Dezavantajlı taraflarına gelince; öncelikle bu değişikliğin piyasa baskısıyla yapılması, sisteme müdahale edilmesi daha sonrasında başka müdahaleleri gündeme getirebilir. Ayrıca borsa yatırımcılarını korumak için BES fonlarının kullanılması, dişinden tırnağından artırarak 200-300 lirayı sisteme aktaran katılımcılara bir anlamda haksızlık.
İkinci olarak devlet katkısı fonlarındaki hisse senedi oranının artması, fon fiyatlarındaki volatiliteyi artıracak, özellikle sistemden ayrılma aşamasında katılımcılar ile BES şirketlerini karşı karşıya getirecektir.
Üçüncü olarak ise bugün yapılan düzenlemeler, finansal piyasalar üzerinde gelecekte yük oluşturabilir. Halihazırda, sistemde emeklilik hakkını kazanmış ama halen sistemde kalmaya devam eden katılımcılar var. Bunların üstüne bu yıl emeklilik hakkı kazananlar gelecek. Bir de deprem bölgesinde vefat edenler ve ekonomik sebeplerle sistemden ayrılacak olanları sayarsak, sistemden ciddi çıkışlar izlenebilir. Yani BES’te düzenleme ile artacak olan hisse varlığı önümüzdeki dönemde katılımcıların sistemden ayrılmasıyla piyasa üzerinde extra yüke dönüşebilir.

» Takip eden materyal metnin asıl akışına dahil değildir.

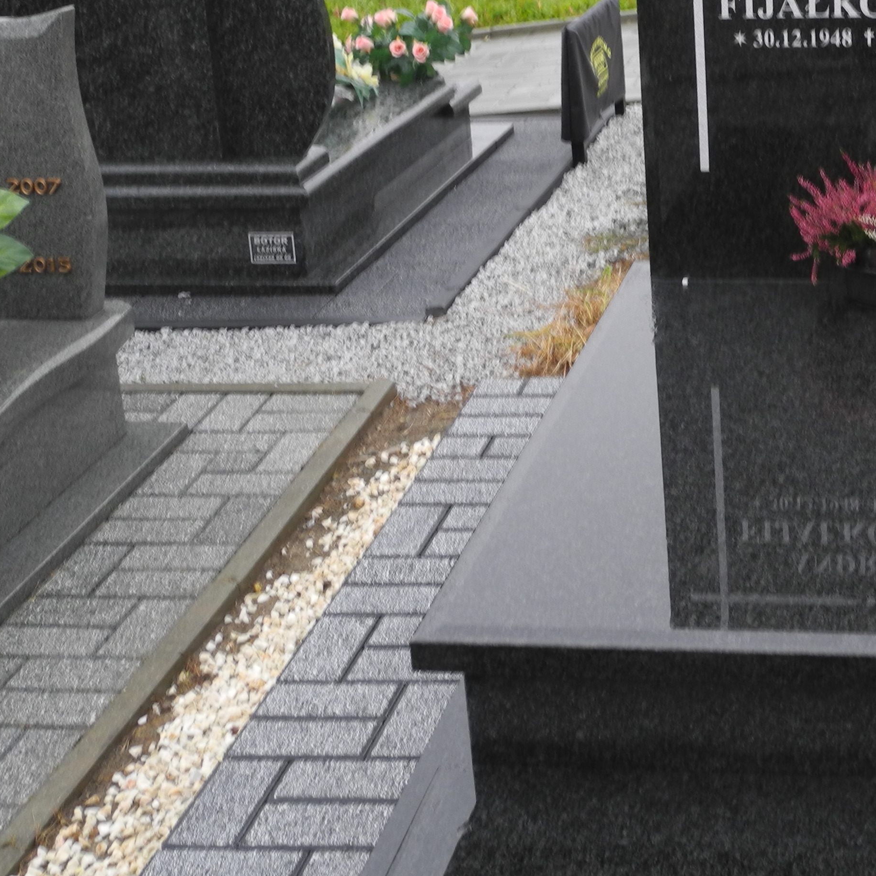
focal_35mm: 67
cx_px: 754
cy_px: 345
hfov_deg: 25.1
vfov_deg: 25.7
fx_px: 1918
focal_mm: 8.1
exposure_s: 1/80
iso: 100
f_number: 3.2
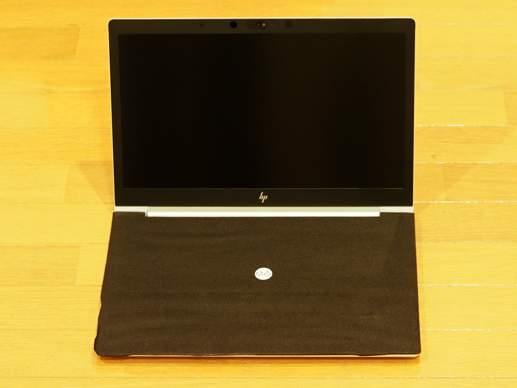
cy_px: 194
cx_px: 258
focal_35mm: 120
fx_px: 1792
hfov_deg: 16.4
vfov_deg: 12.3
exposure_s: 1/20
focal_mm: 60
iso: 6400
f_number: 5.6
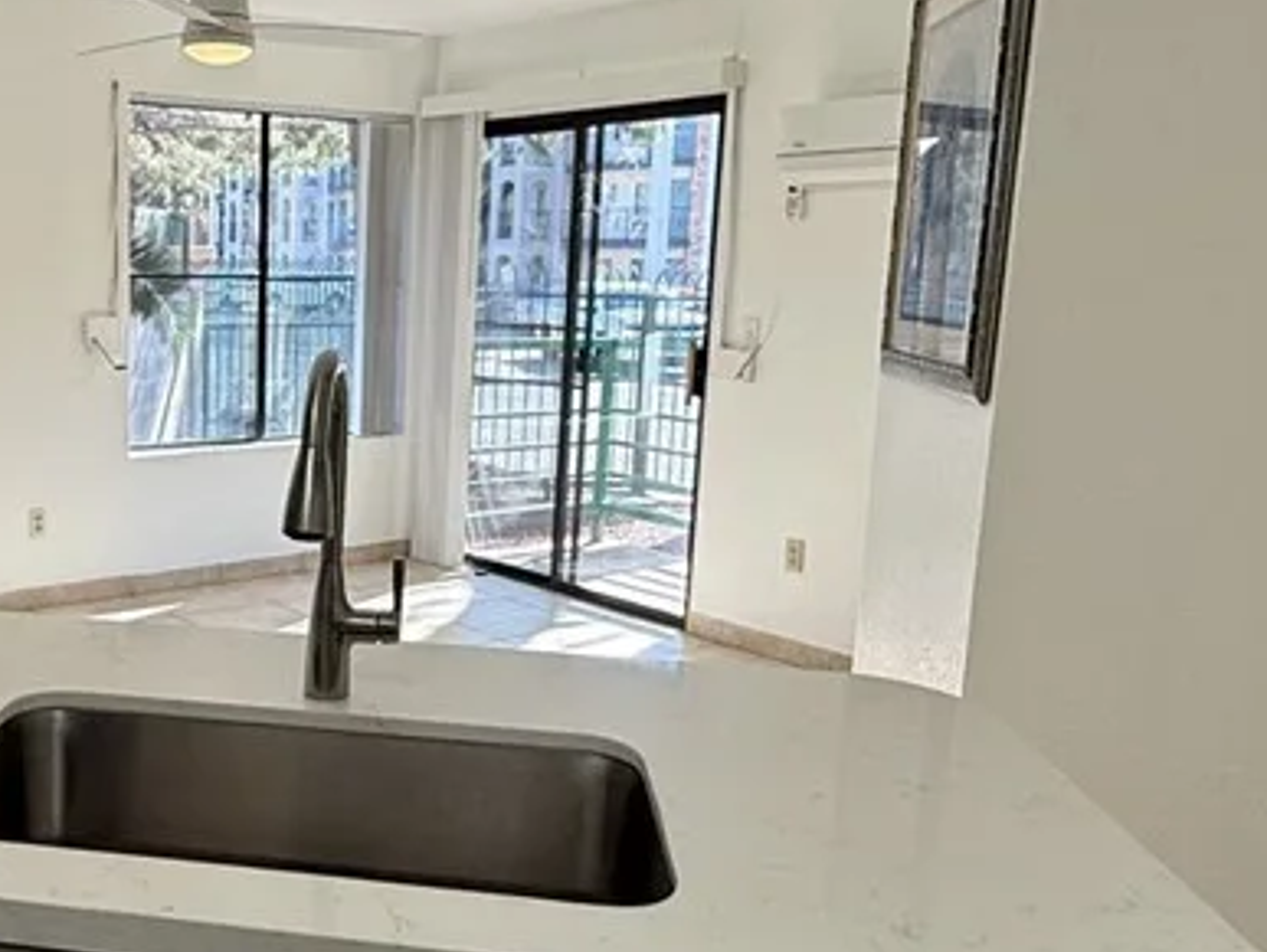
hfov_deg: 47.4
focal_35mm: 37
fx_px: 1356
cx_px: 252
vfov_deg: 38.7
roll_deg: -1.5
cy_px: 487
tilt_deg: -10.1
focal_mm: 2.22
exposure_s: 1/231
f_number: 2.2
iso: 64
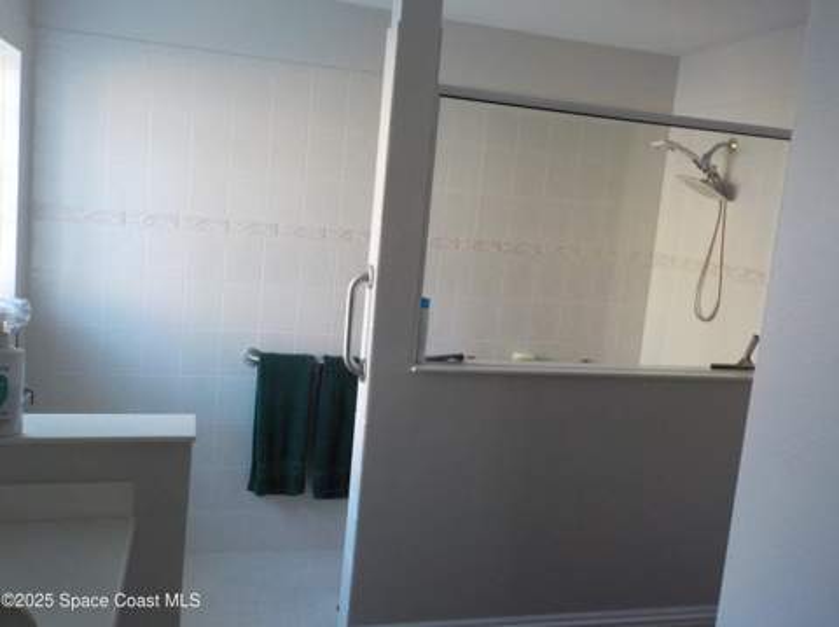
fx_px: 726
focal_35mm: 30
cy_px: 314
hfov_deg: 60.0
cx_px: 420
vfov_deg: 46.7
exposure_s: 1/30
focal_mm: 4.1
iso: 400
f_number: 3.3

Dördüncü olarak da bireysel emeklilik sisteminde hiç risk sevmeyeninden, en riskli olanına kadar geniş bir yatırımcı kitlesi bulunuyor. Genellikle temkinli bir tutum izleyen katılımcı kitlesine hisse senetleri nedeniyle riski artmış devlet katkısı fonunun sunulması katılımcılarda memnuniyetsizliğe neden olabilir. Bu nedenle belki de birkaç farklı risk seviyesinde devlet katkısı fonu kurmak gerekebilir.